TO DO:
A. Retype the passage about Colorado's oil and natural gas industry in full, word for word.
B. Pull every line from the listing that contains the string "with", and reproduce each such line unchanged.
··· EXCERPTED TEXT ···
This report uses graphical analysis to offer a snapshot of Colorado’s oil and natural gas industry, its direction, and implications for Colorado’s economy. The purpose of this report is to educate decision makers and the public about the current health of Colorado’s oil and gas industry, what factors are affecting the energy sector, and how the state can better benefit from its fossil fuel industry.
- The strength of crude oil prices relative to natural gas prices has driven a dramatic shift in drilling activity from natural gas to oil across the region and within Colorado.
- Colorado’s relative advantage in dry natural gas is a disadvantage in today’s energy markets that favors states with proven unconventional oil fields, including North Dakota. Despite the challenges Colorado’s energy industry faces, it has recovered a significant share of pre‐recession drilling activity.
- Recent volatility in the oil and natural gas industry’s employment, personal income, and share of the state’s gross domestic product have mirrored regional volatility in drilling activity and commodity prices.
··· GIVEN ENTRIES ···
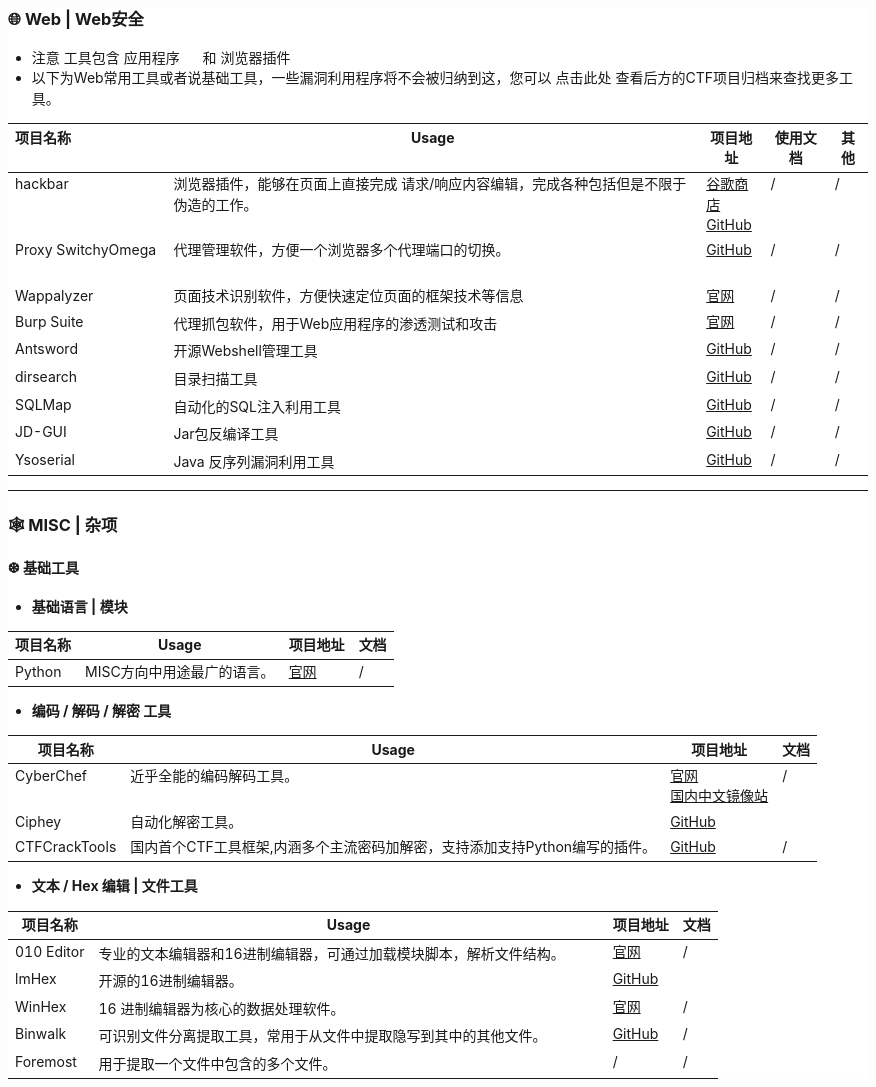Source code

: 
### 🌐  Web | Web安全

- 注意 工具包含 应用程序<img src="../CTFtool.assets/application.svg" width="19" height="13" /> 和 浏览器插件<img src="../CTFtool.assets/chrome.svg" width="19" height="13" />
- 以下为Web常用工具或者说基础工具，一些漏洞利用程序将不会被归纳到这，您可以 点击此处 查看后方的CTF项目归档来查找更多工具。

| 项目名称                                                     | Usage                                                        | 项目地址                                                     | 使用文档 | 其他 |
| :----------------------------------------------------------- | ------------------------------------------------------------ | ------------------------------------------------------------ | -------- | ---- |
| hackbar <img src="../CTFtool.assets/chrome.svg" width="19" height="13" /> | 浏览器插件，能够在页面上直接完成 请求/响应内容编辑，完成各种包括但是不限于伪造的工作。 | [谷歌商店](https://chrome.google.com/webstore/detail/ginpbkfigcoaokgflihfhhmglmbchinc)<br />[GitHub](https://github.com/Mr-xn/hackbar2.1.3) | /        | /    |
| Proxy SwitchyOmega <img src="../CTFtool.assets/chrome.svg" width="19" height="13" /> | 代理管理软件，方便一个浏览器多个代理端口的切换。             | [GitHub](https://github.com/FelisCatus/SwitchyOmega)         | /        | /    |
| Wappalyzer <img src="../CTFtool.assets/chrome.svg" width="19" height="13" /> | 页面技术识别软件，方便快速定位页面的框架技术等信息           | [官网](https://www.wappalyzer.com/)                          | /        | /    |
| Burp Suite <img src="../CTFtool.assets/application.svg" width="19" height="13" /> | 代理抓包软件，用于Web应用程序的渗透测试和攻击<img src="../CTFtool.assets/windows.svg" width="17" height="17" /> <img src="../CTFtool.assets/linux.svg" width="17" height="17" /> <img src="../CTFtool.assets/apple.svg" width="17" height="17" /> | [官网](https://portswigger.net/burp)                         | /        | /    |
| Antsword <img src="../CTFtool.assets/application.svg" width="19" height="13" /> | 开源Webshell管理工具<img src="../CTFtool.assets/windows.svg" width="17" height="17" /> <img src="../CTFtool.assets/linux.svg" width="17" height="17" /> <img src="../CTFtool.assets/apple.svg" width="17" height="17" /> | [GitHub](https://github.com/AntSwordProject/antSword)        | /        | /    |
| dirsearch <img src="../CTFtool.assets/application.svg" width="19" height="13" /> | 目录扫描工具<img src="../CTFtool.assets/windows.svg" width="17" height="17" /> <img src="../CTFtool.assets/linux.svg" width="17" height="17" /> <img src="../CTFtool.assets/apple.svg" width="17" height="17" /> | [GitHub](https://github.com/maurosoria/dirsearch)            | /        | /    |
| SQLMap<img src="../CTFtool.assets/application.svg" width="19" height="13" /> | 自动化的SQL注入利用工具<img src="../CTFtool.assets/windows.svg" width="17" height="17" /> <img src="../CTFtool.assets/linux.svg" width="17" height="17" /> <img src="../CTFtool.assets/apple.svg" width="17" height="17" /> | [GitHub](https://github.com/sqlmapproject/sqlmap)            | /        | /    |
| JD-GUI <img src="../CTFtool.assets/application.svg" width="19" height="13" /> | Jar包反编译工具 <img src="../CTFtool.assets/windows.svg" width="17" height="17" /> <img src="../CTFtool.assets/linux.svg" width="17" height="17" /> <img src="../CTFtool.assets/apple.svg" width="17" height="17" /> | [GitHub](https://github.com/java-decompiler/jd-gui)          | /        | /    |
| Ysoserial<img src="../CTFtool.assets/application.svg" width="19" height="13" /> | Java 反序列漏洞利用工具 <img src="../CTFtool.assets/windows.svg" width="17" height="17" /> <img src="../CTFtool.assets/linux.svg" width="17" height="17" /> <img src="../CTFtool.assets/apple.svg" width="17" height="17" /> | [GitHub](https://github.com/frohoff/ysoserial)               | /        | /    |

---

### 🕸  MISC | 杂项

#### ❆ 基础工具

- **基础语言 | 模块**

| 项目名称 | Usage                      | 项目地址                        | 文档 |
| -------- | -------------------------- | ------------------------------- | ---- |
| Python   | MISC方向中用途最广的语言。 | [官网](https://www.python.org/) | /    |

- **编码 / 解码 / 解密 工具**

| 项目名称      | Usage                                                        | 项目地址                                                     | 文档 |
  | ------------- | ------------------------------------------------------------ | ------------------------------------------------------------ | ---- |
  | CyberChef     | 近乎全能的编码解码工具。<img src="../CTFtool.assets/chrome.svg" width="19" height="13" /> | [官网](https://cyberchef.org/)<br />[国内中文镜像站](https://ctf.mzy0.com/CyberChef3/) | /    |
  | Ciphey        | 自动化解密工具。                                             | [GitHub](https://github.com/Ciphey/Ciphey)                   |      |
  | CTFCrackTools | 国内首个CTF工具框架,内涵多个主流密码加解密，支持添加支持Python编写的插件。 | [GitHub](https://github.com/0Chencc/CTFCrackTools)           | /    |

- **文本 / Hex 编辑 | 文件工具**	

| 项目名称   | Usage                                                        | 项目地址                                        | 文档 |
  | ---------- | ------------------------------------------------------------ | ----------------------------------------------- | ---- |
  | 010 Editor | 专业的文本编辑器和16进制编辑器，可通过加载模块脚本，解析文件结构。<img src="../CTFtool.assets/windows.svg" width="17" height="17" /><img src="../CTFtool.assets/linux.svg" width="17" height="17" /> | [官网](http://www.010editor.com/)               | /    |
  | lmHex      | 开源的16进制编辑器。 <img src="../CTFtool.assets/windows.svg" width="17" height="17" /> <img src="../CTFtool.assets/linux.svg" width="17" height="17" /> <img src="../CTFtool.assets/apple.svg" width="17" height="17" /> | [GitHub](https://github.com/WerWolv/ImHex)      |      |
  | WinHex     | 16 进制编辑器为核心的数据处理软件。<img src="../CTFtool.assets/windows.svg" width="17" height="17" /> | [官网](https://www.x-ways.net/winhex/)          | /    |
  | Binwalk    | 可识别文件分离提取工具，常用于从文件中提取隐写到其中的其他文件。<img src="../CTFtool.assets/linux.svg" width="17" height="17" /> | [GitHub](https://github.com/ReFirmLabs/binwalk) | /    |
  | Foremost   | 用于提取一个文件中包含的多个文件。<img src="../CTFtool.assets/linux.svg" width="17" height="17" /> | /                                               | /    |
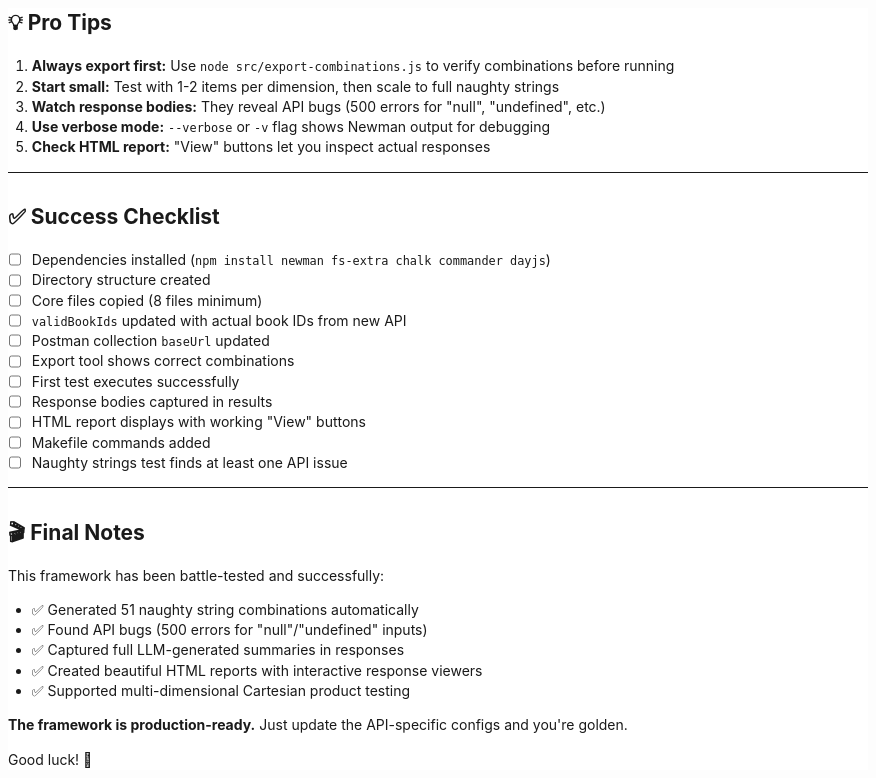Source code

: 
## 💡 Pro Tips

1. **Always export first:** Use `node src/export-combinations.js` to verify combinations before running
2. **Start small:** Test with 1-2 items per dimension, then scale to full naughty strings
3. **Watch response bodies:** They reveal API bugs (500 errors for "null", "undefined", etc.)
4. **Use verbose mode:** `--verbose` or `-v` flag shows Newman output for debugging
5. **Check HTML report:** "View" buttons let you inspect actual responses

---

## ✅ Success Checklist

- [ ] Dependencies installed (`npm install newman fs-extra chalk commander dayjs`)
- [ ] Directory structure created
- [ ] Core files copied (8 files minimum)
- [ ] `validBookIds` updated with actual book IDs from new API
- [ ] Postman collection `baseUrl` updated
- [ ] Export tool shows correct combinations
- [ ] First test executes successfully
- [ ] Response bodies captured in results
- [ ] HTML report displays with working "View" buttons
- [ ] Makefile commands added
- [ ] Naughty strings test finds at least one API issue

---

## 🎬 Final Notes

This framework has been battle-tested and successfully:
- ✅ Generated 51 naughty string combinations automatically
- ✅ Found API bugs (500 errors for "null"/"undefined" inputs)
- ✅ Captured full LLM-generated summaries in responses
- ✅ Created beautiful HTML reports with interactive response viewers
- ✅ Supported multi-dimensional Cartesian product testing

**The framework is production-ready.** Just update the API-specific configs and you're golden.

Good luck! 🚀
···
LIST OF SOLUTIONS:
A.
This report uses graphical analysis to offer a snapshot of Colorado’s oil and natural gas industry, its direction, and implications for Colorado’s economy. The purpose of this report is to educate decision makers and the public about the current health of Colorado’s oil and gas industry, what factors are affecting the energy sector, and how the state can better benefit from its fossil fuel industry.
- The strength of crude oil prices relative to natural gas prices has driven a dramatic shift in drilling activity from natural gas to oil across the region and within Colorado.
- Colorado’s relative advantage in dry natural gas is a disadvantage in today’s energy markets that favors states with proven unconventional oil fields, including North Dakota. Despite the challenges Colorado’s energy industry faces, it has recovered a significant share of pre‐recession drilling activity.
- Recent volatility in the oil and natural gas industry’s employment, personal income, and share of the state’s gross domestic product have mirrored regional volatility in drilling activity and commodity prices.

B.
2. **Start small:** Test with 1-2 items per dimension, then scale to full naughty strings
- [ ] `validBookIds` updated with actual book IDs from new API
- [ ] HTML report displays with working "View" buttons
- ✅ Created beautiful HTML reports with interactive response viewers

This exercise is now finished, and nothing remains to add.